▶ _Problem to solve_: Output each entry that follows exactly. Images stay out.

▶ _Records for this task_:
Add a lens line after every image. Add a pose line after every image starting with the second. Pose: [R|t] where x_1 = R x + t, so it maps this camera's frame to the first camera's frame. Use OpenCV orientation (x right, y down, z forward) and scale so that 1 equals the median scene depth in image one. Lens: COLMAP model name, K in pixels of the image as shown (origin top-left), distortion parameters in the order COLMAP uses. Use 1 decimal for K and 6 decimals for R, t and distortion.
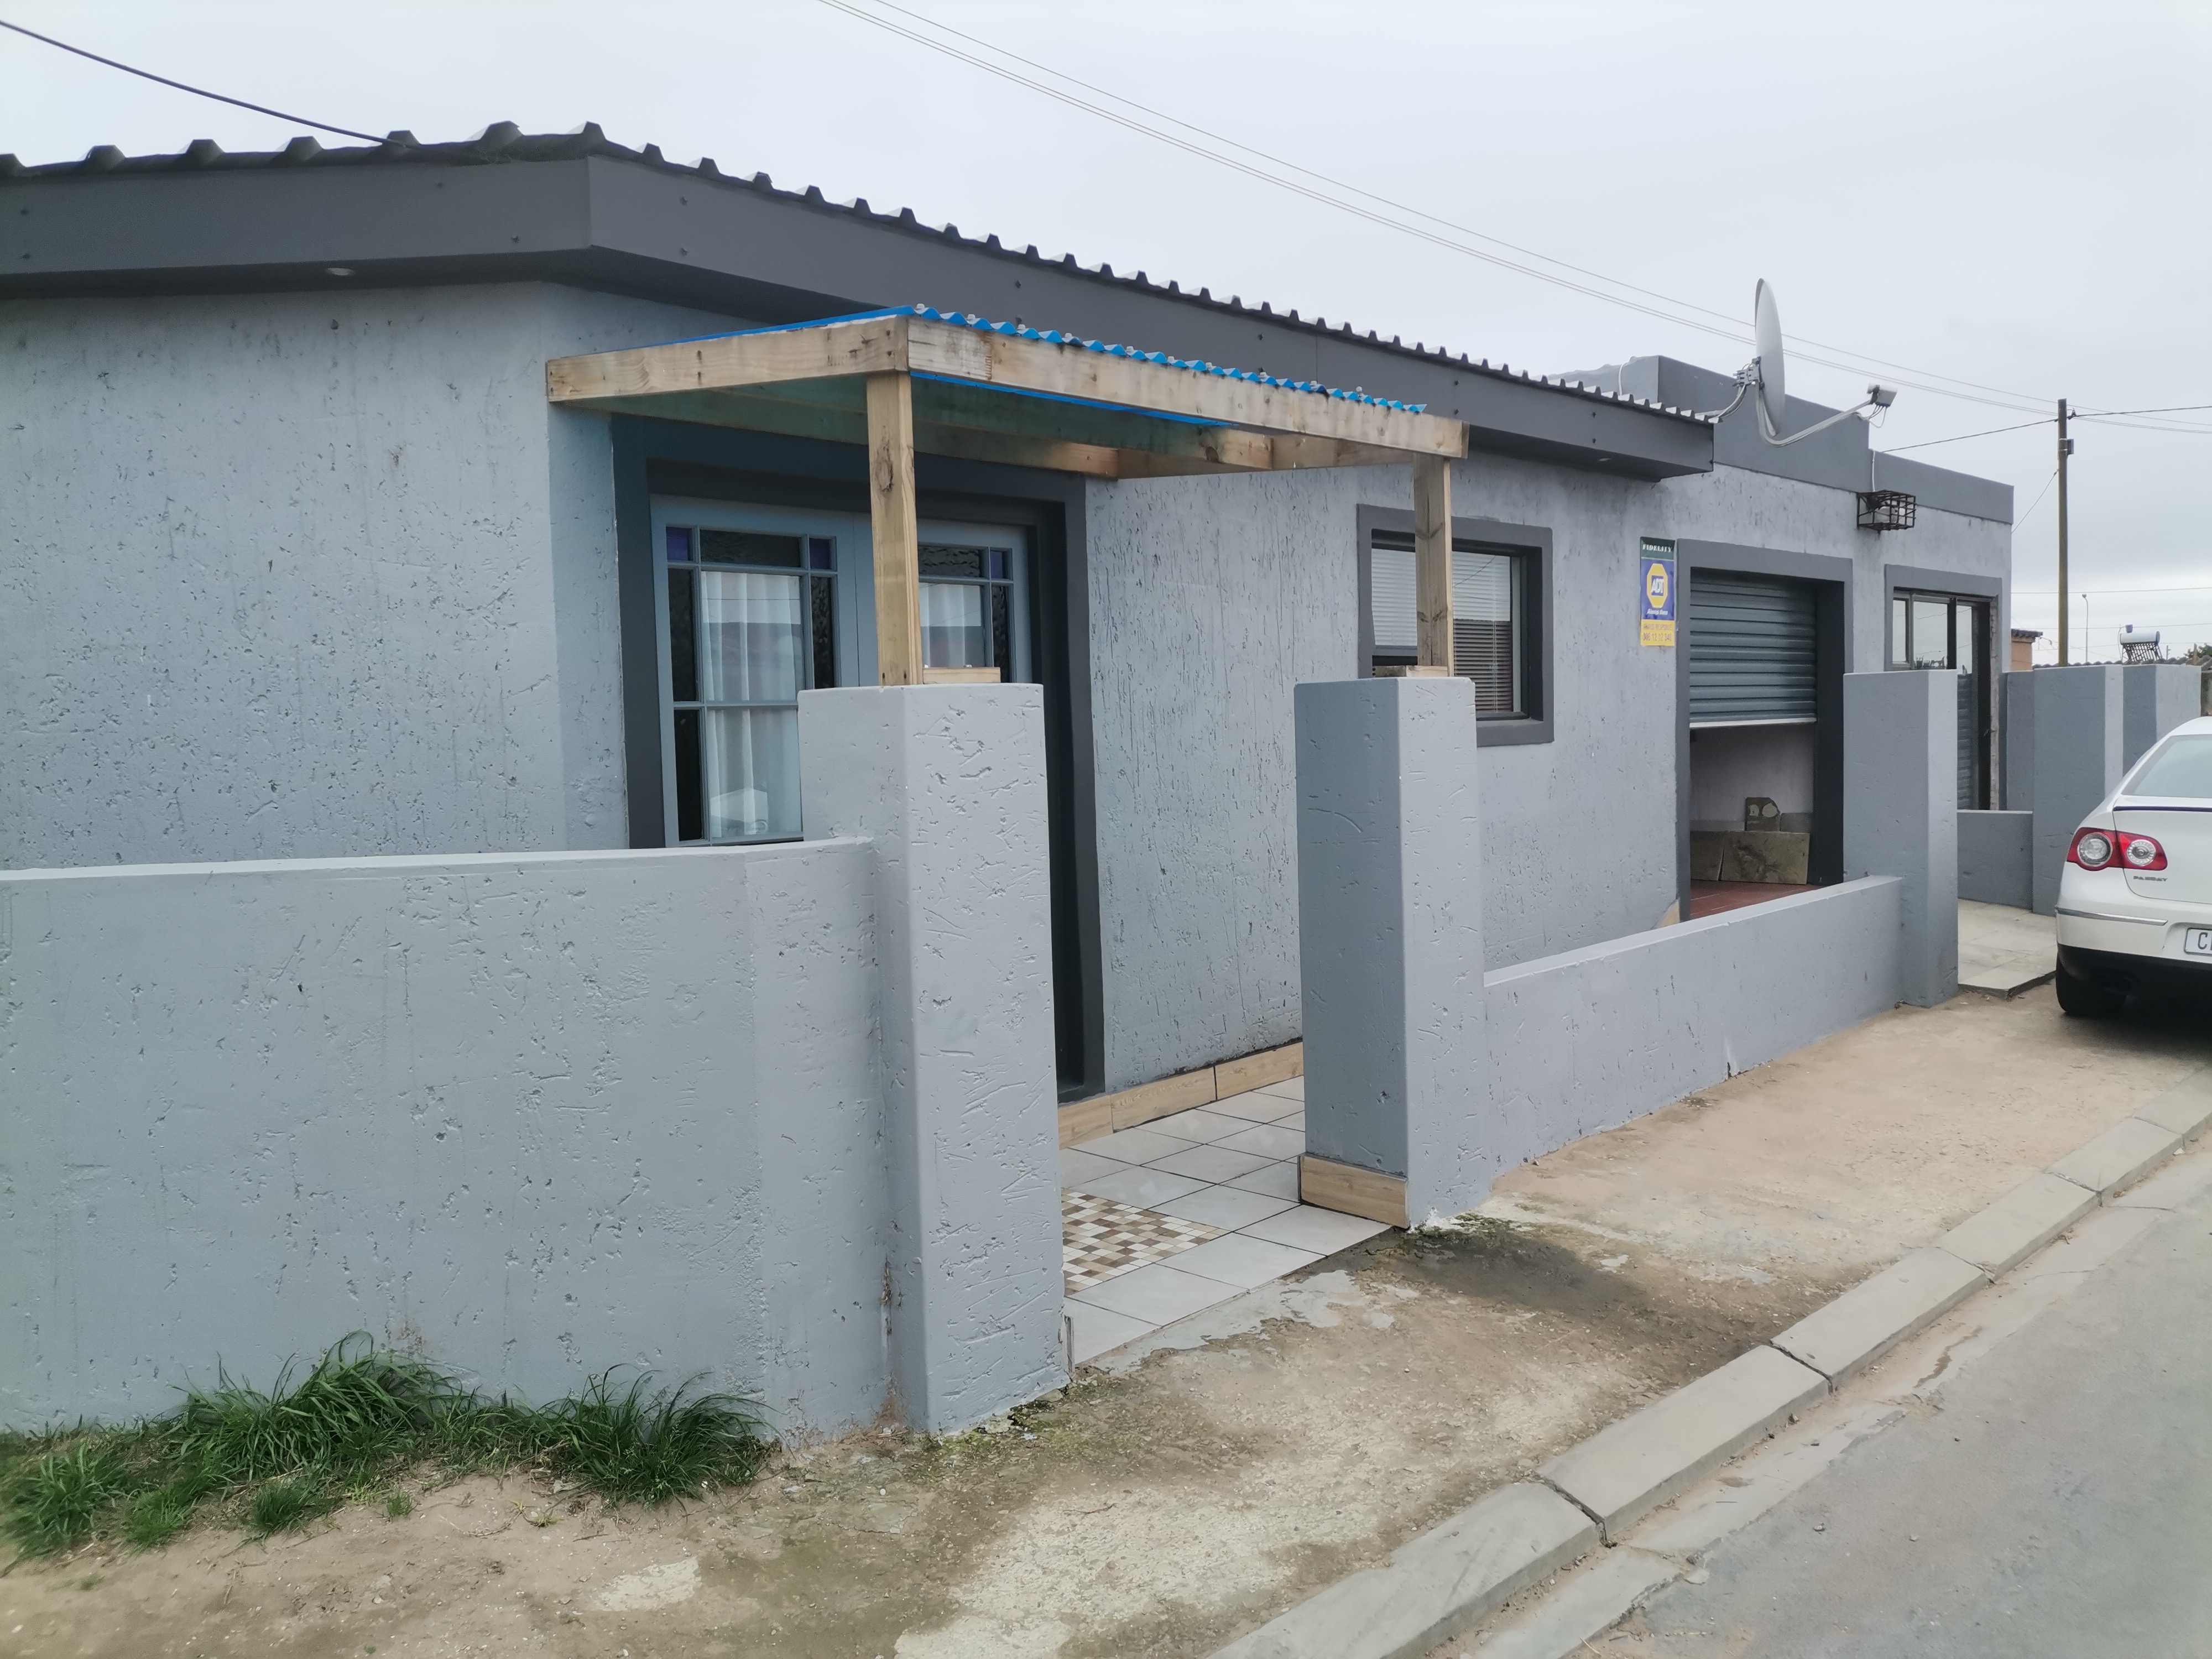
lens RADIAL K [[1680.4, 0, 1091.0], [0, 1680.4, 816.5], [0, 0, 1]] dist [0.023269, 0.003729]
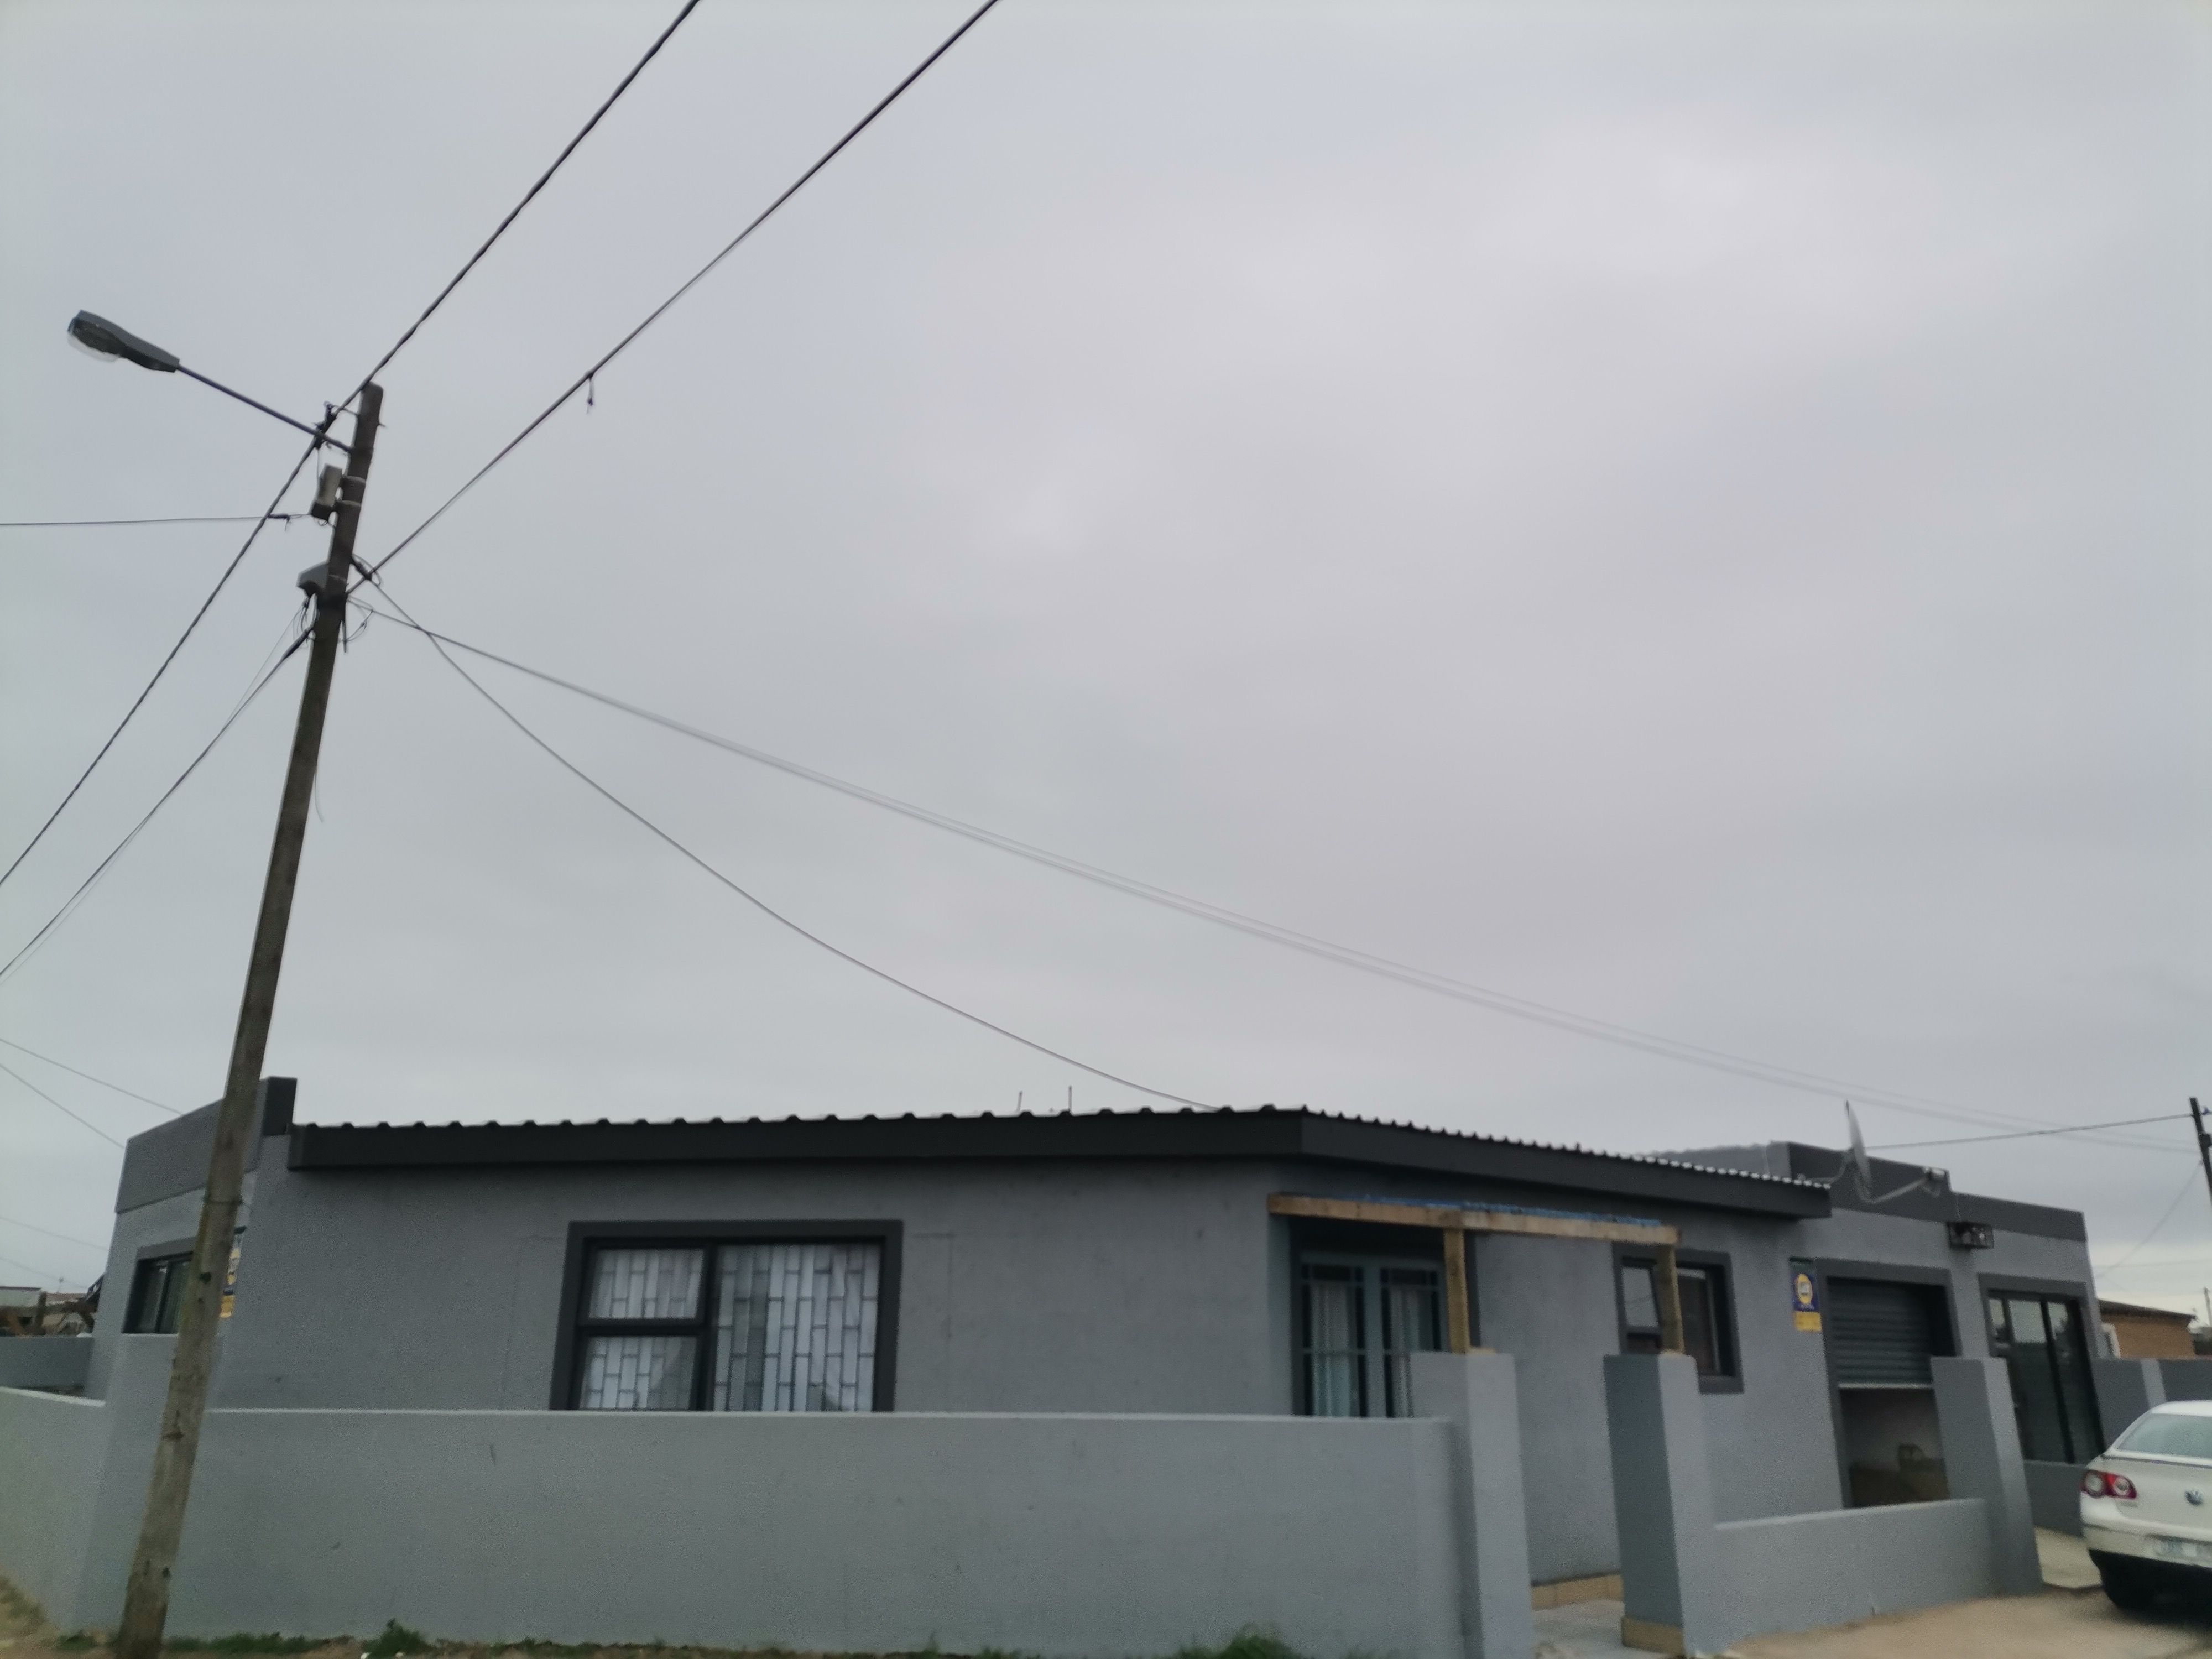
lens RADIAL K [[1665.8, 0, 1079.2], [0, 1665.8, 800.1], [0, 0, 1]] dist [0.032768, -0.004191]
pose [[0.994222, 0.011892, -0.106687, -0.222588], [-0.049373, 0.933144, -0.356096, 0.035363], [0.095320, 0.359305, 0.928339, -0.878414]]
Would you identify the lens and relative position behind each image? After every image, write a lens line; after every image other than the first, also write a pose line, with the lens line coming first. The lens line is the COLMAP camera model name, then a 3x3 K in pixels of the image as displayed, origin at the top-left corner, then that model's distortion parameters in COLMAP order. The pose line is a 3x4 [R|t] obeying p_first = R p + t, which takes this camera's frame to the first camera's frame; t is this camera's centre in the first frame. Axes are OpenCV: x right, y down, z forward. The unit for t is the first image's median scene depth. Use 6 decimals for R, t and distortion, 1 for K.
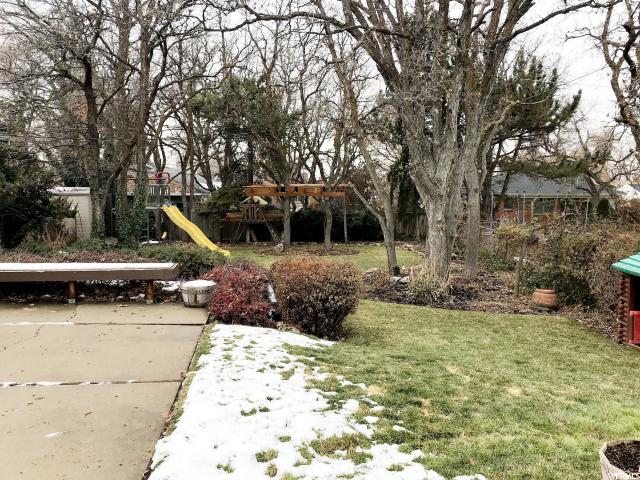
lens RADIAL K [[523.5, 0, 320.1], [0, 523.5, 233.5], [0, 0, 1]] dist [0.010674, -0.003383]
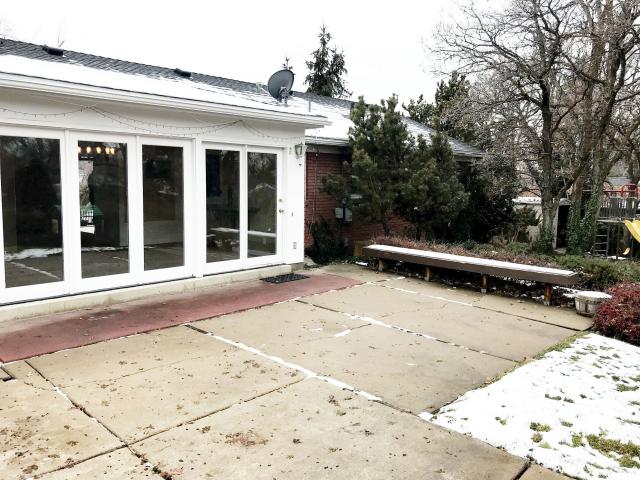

▶ _Worked solution_:
Add a lens line after every image. Add a pose line after every image starting with the second. Pose: [R|t] where x_1 = R x + t, so it maps this camera's frame to the first camera's frame. Use OpenCV orientation (x right, y down, z forward) and scale so that 1 equals the median scene depth in image one. Lens: COLMAP model name, K in pixels of the image as shown (origin top-left), distortion parameters in the order COLMAP uses. Use 1 decimal for K and 6 decimals for R, t and distortion.
lens RADIAL K [[1680.4, 0, 1091.0], [0, 1680.4, 816.5], [0, 0, 1]] dist [0.023269, 0.003729]
lens RADIAL K [[1665.8, 0, 1079.2], [0, 1665.8, 800.1], [0, 0, 1]] dist [0.032768, -0.004191]
pose [[0.994222, 0.011892, -0.106687, -0.222588], [-0.049373, 0.933144, -0.356096, 0.035363], [0.095320, 0.359305, 0.928339, -0.878414]]
Would you identify the lens and relative position behind each image? After every image, write a lens line; after every image other than the first, also write a pose line, with the lens line coming first. The lens line is the COLMAP camera model name, then a 3x3 K in pixels of the image as displayed, origin at the top-left corner, then that model's distortion parameters in COLMAP order. The pose line is a 3x4 [R|t] obeying p_first = R p + t, which takes this camera's frame to the first camera's frame; t is this camera's centre in the first frame. Axes are OpenCV: x right, y down, z forward. The unit for t is the first image's median scene depth. Use 6 decimals for R, t and distortion, 1 for K.
lens RADIAL K [[523.5, 0, 320.1], [0, 523.5, 233.5], [0, 0, 1]] dist [0.010674, -0.003383]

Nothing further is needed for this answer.